Setelah menunggu beberapa lama akhirnya pertandingan Jerman-Spanyol dimulai. Banyak perbincangan dan perkiraan yang timbul dari teman-teman, mereka berargumen membela masing-masing jagoan mereka. Kebetulan saat itu semua anak-anak menjagokan Spanyol hanya Mas Bondhet saja yang malam itu menjagokan Jerman. “Jerman itu orang pinter jadi gak mungkin bisa kalah, jadi tenang saja pertandingan baru dimulai,” ujarnya yakin.
Karena televisi yang digunakan berukuran 14 inci dan yang menonton banyak, kami sedikit kesulitan untuk melihatnya. Sampai 10 menit pertama permainan masih biasa saja tapi mulut anak-anak sudah tidak bisa diam untuk saling ejek dan berumpat kepada pemain Jerman.
World Cup tanpa taruhan memang bagai sayur tanpa garam. Beberapa temanku juga ada yang taruhan. Salah satu temanku sengaja taruhan untuk menambah dana untuk mendandani sepeda FIXIE-nya.

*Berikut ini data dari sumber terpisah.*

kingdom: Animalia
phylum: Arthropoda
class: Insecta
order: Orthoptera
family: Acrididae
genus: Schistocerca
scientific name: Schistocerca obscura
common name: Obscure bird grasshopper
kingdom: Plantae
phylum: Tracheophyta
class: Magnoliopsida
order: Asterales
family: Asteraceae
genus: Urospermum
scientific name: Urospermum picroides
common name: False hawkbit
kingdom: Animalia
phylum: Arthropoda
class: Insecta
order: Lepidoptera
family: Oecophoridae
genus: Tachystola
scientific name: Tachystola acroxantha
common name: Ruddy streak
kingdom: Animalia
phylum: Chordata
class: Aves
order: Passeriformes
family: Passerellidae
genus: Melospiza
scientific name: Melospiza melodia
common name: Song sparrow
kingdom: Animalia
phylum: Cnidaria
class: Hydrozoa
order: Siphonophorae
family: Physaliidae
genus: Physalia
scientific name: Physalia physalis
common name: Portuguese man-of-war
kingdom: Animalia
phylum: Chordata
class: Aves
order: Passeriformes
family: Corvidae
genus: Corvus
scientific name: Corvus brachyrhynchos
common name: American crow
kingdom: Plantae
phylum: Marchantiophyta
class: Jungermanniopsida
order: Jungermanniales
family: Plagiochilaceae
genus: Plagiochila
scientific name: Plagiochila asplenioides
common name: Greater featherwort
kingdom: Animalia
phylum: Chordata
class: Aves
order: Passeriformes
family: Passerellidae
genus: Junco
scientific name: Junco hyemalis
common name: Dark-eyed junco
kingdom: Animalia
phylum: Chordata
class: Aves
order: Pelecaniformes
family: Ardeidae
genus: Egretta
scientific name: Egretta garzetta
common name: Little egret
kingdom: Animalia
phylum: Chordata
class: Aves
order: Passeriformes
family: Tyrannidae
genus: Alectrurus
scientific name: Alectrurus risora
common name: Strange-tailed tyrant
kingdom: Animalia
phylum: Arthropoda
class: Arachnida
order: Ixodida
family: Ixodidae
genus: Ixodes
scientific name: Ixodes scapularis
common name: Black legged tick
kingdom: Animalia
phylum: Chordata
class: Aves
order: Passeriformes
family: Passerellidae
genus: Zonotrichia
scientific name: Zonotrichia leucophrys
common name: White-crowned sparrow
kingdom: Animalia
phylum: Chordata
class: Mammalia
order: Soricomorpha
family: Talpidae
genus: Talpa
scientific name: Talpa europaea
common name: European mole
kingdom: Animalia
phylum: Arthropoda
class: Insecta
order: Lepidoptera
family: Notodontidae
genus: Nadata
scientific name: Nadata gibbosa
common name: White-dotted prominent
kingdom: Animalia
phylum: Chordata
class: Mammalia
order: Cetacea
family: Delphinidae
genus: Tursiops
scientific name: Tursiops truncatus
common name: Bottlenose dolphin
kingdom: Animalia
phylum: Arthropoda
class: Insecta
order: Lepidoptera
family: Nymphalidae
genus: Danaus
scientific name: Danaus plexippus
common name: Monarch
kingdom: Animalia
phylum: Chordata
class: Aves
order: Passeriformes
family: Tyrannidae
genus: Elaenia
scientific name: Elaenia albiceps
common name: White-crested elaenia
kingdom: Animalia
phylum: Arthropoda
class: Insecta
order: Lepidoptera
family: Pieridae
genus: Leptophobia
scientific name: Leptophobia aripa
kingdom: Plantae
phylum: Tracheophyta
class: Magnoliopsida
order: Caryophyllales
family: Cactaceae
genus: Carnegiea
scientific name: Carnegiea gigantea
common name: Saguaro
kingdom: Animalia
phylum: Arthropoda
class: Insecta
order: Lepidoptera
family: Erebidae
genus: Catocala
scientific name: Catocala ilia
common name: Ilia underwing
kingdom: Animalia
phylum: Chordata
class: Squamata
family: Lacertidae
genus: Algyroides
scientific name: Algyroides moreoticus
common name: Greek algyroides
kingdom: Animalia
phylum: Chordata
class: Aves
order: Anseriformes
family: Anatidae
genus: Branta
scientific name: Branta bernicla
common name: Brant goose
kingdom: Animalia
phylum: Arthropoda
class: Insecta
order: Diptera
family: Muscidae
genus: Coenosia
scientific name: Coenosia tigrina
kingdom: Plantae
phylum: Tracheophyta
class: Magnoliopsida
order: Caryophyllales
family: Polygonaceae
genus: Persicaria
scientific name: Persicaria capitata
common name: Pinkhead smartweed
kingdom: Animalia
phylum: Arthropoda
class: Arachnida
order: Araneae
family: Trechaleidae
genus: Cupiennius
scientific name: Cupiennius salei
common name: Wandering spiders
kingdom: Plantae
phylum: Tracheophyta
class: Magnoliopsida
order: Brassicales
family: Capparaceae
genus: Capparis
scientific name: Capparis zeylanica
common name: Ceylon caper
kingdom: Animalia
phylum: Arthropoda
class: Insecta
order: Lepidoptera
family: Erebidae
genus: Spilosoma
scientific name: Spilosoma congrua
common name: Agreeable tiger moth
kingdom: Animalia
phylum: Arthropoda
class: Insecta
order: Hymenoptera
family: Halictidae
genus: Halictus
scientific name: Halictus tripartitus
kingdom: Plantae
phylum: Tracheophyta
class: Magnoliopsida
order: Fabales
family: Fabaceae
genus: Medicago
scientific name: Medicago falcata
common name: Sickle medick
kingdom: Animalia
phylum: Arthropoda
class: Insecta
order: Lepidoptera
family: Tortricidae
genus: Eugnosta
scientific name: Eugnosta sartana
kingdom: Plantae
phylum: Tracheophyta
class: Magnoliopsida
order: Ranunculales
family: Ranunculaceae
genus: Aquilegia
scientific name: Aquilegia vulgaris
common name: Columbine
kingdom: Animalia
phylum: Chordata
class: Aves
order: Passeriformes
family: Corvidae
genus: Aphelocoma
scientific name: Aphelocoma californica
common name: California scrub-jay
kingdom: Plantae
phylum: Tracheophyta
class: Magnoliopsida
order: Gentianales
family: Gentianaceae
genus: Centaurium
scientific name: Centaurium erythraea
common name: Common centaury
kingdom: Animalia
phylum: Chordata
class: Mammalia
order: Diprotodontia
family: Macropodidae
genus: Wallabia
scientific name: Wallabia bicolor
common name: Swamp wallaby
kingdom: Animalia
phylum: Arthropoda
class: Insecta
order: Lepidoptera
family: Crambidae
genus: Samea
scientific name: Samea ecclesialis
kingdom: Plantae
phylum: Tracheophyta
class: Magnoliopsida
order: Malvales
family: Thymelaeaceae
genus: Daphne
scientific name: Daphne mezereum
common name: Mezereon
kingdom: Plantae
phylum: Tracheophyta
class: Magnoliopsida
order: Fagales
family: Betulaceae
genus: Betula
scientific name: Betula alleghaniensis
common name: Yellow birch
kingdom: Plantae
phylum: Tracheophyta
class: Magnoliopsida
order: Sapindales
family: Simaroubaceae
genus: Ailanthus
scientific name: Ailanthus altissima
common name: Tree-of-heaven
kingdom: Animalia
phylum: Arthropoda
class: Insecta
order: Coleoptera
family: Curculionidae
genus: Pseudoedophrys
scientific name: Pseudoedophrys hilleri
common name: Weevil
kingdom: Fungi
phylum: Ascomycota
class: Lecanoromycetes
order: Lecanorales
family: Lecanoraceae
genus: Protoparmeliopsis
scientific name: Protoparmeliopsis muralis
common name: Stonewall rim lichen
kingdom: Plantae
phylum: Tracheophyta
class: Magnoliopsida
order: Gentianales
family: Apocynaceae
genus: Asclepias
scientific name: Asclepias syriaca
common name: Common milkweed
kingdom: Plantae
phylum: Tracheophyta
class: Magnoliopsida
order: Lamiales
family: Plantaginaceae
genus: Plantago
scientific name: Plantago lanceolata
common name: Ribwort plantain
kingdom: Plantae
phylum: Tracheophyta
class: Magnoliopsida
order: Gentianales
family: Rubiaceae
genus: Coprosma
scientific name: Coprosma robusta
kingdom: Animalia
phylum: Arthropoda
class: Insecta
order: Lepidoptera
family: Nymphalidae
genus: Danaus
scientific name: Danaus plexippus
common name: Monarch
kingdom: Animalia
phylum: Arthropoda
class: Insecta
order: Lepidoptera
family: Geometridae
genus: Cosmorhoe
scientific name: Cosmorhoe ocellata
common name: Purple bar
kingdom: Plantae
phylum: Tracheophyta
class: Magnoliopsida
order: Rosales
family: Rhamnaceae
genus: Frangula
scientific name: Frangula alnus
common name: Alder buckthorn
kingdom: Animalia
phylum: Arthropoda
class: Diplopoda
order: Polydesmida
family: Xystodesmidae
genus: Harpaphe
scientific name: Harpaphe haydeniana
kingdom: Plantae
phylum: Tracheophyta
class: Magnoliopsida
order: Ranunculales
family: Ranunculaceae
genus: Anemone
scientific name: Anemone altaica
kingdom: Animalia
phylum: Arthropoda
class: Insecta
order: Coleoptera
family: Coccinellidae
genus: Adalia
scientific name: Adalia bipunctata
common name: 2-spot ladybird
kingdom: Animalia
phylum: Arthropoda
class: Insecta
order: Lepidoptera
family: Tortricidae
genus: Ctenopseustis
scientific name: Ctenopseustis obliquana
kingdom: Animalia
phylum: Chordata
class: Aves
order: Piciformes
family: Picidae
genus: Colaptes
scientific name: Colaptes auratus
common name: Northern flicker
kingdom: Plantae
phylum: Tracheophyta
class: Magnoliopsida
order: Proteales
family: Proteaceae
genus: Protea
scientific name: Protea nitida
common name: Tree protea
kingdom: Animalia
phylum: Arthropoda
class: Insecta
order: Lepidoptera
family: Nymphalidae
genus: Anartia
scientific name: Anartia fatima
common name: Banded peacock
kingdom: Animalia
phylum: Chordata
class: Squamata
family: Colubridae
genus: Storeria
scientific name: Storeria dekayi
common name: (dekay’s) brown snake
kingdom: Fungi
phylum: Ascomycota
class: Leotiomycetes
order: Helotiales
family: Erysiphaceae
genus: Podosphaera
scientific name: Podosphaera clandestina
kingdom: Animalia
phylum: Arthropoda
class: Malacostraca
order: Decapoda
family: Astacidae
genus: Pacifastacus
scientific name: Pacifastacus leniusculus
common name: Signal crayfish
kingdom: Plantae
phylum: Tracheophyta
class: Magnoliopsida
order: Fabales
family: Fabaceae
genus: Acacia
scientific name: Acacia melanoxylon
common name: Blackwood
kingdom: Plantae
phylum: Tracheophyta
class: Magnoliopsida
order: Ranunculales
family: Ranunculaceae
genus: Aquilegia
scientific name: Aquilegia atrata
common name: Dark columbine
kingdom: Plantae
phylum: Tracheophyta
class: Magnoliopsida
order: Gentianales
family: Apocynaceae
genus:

Malam itu ia menjagokan Spanyol dan optimis menang. Ia bilang “Kalau Spanyol tembus maka jadilah FIXIE-ku…”
Kebetulan malam itu lawan taruhannya ada dan ikut menonton bersama kami, tapi tak lama ia pulang karena sudah tak kuat menahan kantuk. Selain dia masih banyak juga temanku yang taruhan, ada taruhan secara wajar hingga yang sedikit aneh dan lucu. Contohnya, taruhan temanku tentang tim mana yang paling banyak melakukan out (menendang bola ke luar garis pinggir lapangan), siapa yang paling banyak out maka itu yang dianggap kalah.
Tak lama kemudian aku baru ingat kalau di sebelah juga ada acara nonton bareng yang sangat besar. Tepatnya di perempatan antara Jalan Pahlawan, Jalan Gubernur Suryo, Jalan Panglima Sudirman, dan Jalan Delta. Sebuah brand rokok besar membuat instalasi ruang publik berupa sebuah proyektor besar yang disorotkan tepat di atas gedung sebuah bank sehingga terlihat seperti televisi berukuran raksasa. Gedung itu menjadi saksi bisu hilangnya ratusan uang malam itu akibat kalah taruhan. Proyektor TV besar itu juga dapat disaksikan sampai sejauh 3 kilometer. Puluhan orang rela mengangkat kepala selama 90 menit untuk menyaksikan jagoan mereka bertanding. Ada banyak sepeda motor dari berbagai daerah, terlihat dari plat nomor mereka yang tidak berplat L (plat nomor kendaraan bermotor untuk wilayah Surabaya). Selain motor, ada juga mobil yang lebih milih memarkirkan mobil mereka tak di sekitar sana.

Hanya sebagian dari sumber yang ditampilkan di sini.